Kofer (“Pitch,” Covering)
Spelling: כ־פ־ר:
כ = 20
פ = 80
ר = 200
Total: 300
This is the same root used later for “ransom/atonement/covering” (כפר), which commentators often see as a deliberate wordplay against גפר (Gopher).
In biblical and later Hebrew, כִּפָּה / kippah (“dome,” “covering,” and by extension the skullcap) is understood to derive from the same root כ־פ־ר (k‑p‑r) that underlies כֹּפֶר (kofer, pitch) and כִּפֵּר / כפרה (kipper / kapparah, atone, atonement). The Academy of the Hebrew Language explicitly connects this root to both “covering” and “coating,” and uses Genesis 6:14 as one of its key examples: Noah is commanded to “cover” (וְכָפַרְתָּ) the ark with כֹּפֶר, a coating substance, from inside and out. Standard Hebrew sources treat kippah as built on the same covering/atonement root complex.
Did People Laugh at Noah?
Interestingly, the Torah never explicitly says that people mocked Noah. The popular image of the old man building a gigantic ship while his neighbors laugh is a later homiletical development, arguably inferred from the generation’s wickedness and from later New Testament reflections on scoffers. The canonical emphasis is more chilling: people carried on “as usual” until the very day Noah entered the Ark. The evil of that generation lies less in vocal ridicule and more in total indifference to the looming structure rising in their midst.
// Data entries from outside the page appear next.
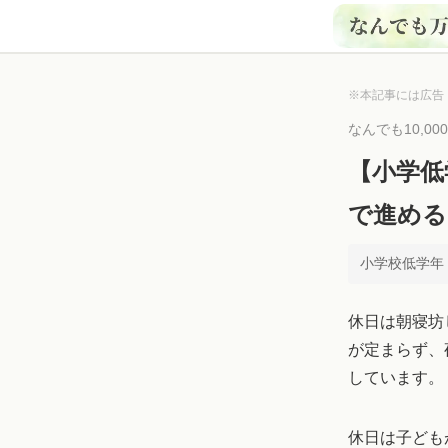
※本記事には広告
なんでも10,0
【小学低
で進める
小学校低学年 ×
休日は朝寝坊
が定まらず、
しています。
休日は子ども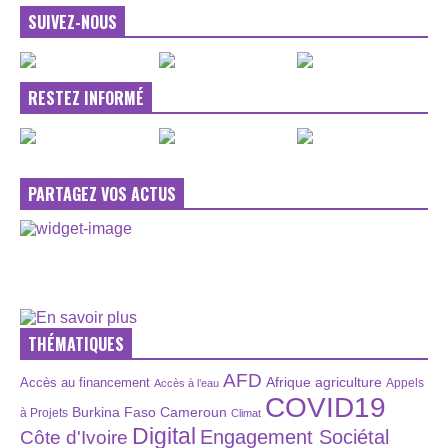
SUIVEZ-NOUS
RESTEZ INFORMÉ
PARTAGEZ VOS ACTUS
THÉMATIQUES
AFD
Afrique
agriculture
Accès au financement
Appels
Accès à l’eau
COVID19
Burkina Faso
Cameroun
à Projets
Climat
Digital
Engagement Sociétal
Côte d'Ivoire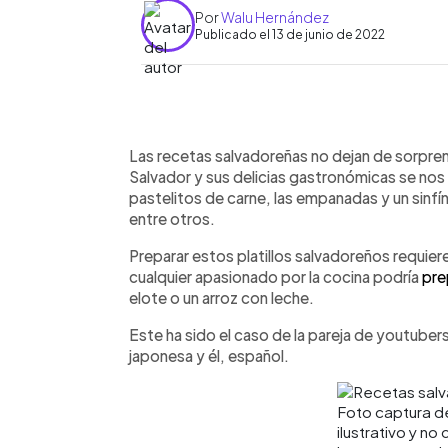
Por
Walu Hernández
Publicado el 13 de junio de 2022
0:00
Facebook
Twitter
►
Escuchar artículo
Las recetas salvadoreñas no dejan de sorprende
Salvador y sus delicias gastronómicas se nos
pastelitos de carne, las empanadas y un sinfín
entre otros.
Preparar estos platillos salvadoreños requiere
cualquier apasionado por la cocina podría
pre
elote o un arroz con leche.
Este ha sido el caso de la pareja de youtubers
japonesa y él, español.
Foto captura d
ilustrativo y no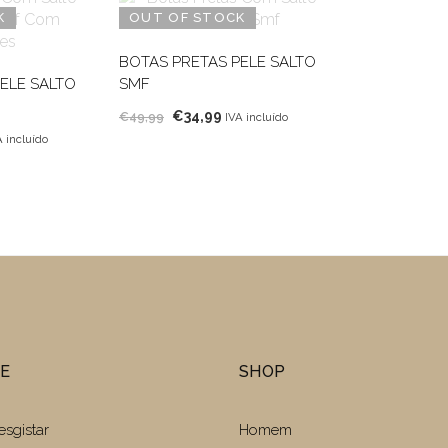
K
OUT OF STOCK
BOTAS PRETAS PELE SALTO
ELE SALTO
SMF
O
O
€
34,99
€
49,99
IVA incluído
preço
preço
A incluído
eço
original
atual
ual
era:
é:
€49,99.
€34,99.
4,99.
TE
SHOP
esgistar
Homem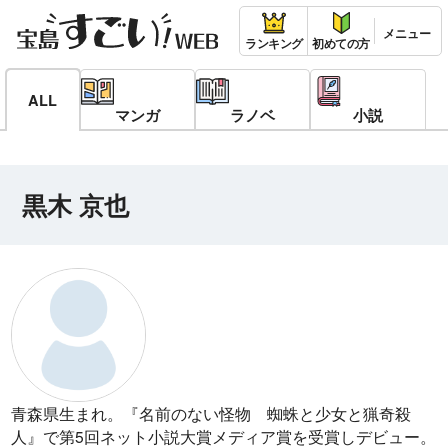
ランキング
初めての方
ALL
マンガ
ラノベ
小説
黒木 京也
青森県生まれ。『名前のない怪物 蜘蛛と少女と猟奇殺
人』で第5回ネット小説大賞メディア賞を受賞しデビュー。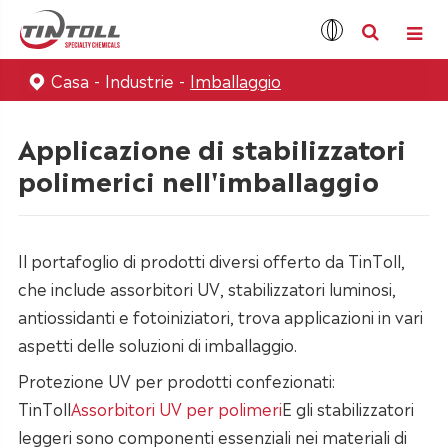
Casa
Industrie
Imballaggio
Applicazione di stabilizzatori
polimerici nell'imballaggio
Il portafoglio di prodotti diversi offerto da TinToll,
che include assorbitori UV, stabilizzatori luminosi,
antiossidanti e fotoiniziatori, trova applicazioni in vari
aspetti delle soluzioni di imballaggio.
Protezione UV per prodotti confezionati:
TinToll
Assorbitori UV per polimeri
E gli stabilizzatori
leggeri sono componenti essenziali nei materiali di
As the Ark rose in the midst of Noah’s generation, it did so in quiet parallel with another, hidden rising—the waters that would soon surge up to engulf their world. For a long season, nothing seemed to change; people moved through their days as usual, yet the conditions for judgment were steadily gathering. Then the deep was released, and what had been only implied became undeniable reality: the waters rose, covering everything that had refused the one place of refuge in their midst. In that way, the story holds a dual ascent—an Ark lifted above, and waters lifting to overwhelm—two risings that meet in a single moment of separation between those sheltered within and those left outside.
Conclusion
Together, these details suggest a hidden message in the story of Noah’s Ark. A unique, once‑named wood whose number passes through love and oneness to four, the number of the door. A single door in a single Ark, standing open for a time, then shut by God himself. A generation so absorbed in its own patterns that it ignores the silent sermon of a massive vessel under construction. In “days of Noah,” the text quietly insists, what matters is not reading the sky for signs, but recognizing—and entering—the one divinely appointed Ark while the door of love‑opened oneness still stands ajar.